● Passage to read:
--
Our final home exchange of the summer was an idyllic villa in the middle of an olive grove in rolling hills an hour north of Rome. The sunsets turned the sky a hundred shades of red every evening and the only noise was a single cowbell ringing through the night. When we explored locally, it was tiny rural churches and four course lunches of the best pasta in the world. There was even a pizza oven on the terrace for us to try our hand at what we'd tasted in Naples.



Katrina: What do you remember about Tarano?
Jack: I remember we had a pool. And Nanna and Papa came and they brought me a froggy to float in the pool with. At first I said, "I can't float with it! This is NOT a good idea!" But then I floated in it and I thought it was fun to float all over the water!

With Patrick's parents joining us, we were an entourage of six venturing through the hills, into Rome and Florence, and through the vineyards of Chianti.


Katrina: What did you like to do in Rome?
Jack: I liked to see beautiful things. I liked the Colosseum but it broke a lot.



11 Southern(ish) Italy

We started the Italian leg of our trip in Naples. Noise, traffic, heat, grime. Vaguely reminiscent of India. Except instead of curries and naan, we ate nonstop pizza for a week. There was a popular place down the street from our AirBnB, and though they didn't speak any English and we don't speak Italian, they happily guided us on daily culinary adventures.
--
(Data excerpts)
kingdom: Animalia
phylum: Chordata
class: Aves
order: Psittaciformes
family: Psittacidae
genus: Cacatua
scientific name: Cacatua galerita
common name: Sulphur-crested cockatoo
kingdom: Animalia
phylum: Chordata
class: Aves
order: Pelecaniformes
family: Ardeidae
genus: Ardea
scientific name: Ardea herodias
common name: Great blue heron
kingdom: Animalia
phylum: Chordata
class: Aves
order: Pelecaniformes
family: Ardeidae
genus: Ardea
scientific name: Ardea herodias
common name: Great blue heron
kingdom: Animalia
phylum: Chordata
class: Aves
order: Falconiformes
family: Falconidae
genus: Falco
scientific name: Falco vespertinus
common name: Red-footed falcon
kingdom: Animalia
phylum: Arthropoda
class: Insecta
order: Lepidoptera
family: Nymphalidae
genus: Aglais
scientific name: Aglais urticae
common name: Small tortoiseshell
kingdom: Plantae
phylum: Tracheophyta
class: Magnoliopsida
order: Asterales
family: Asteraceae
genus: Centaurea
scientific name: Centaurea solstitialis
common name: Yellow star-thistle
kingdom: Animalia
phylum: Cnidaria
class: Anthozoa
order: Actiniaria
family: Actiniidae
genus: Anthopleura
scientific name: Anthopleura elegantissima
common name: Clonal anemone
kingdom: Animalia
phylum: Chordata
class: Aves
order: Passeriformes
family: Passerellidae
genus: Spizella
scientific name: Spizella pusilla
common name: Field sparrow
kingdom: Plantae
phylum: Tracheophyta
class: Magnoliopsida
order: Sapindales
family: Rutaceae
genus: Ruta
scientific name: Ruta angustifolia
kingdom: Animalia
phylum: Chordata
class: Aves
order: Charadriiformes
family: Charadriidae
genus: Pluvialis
--
● To do:
1 > In the travel piece about Italy, what did Nanna and Papa bring Jack to float in the pool with?
2 > Turn the stretch of the listing from its start through the line that contains "class: Insecta" into a numbered list, leaving out any blank lines.

● Worked solutions:
1 > A froggy.

2 >
1. kingdom: Animalia
2. phylum: Chordata
3. class: Aves
4. order: Psittaciformes
5. family: Psittacidae
6. genus: Cacatua
7. scientific name: Cacatua galerita
8. common name: Sulphur-crested cockatoo
9. kingdom: Animalia
10. phylum: Chordata
11. class: Aves
12. order: Pelecaniformes
13. family: Ardeidae
14. genus: Ardea
15. scientific name: Ardea herodias
16. common name: Great blue heron
17. kingdom: Animalia
18. phylum: Chordata
19. class: Aves
20. order: Pelecaniformes
21. family: Ardeidae
22. genus: Ardea
23. scientific name: Ardea herodias
24. common name: Great blue heron
25. kingdom: Animalia
26. phylum: Chordata
27. class: Aves
28. order: Falconiformes
29. family: Falconidae
30. genus: Falco
31. scientific name: Falco vespertinus
32. common name: Red-footed falcon
33. kingdom: Animalia
34. phylum: Arthropoda
35. class: Insecta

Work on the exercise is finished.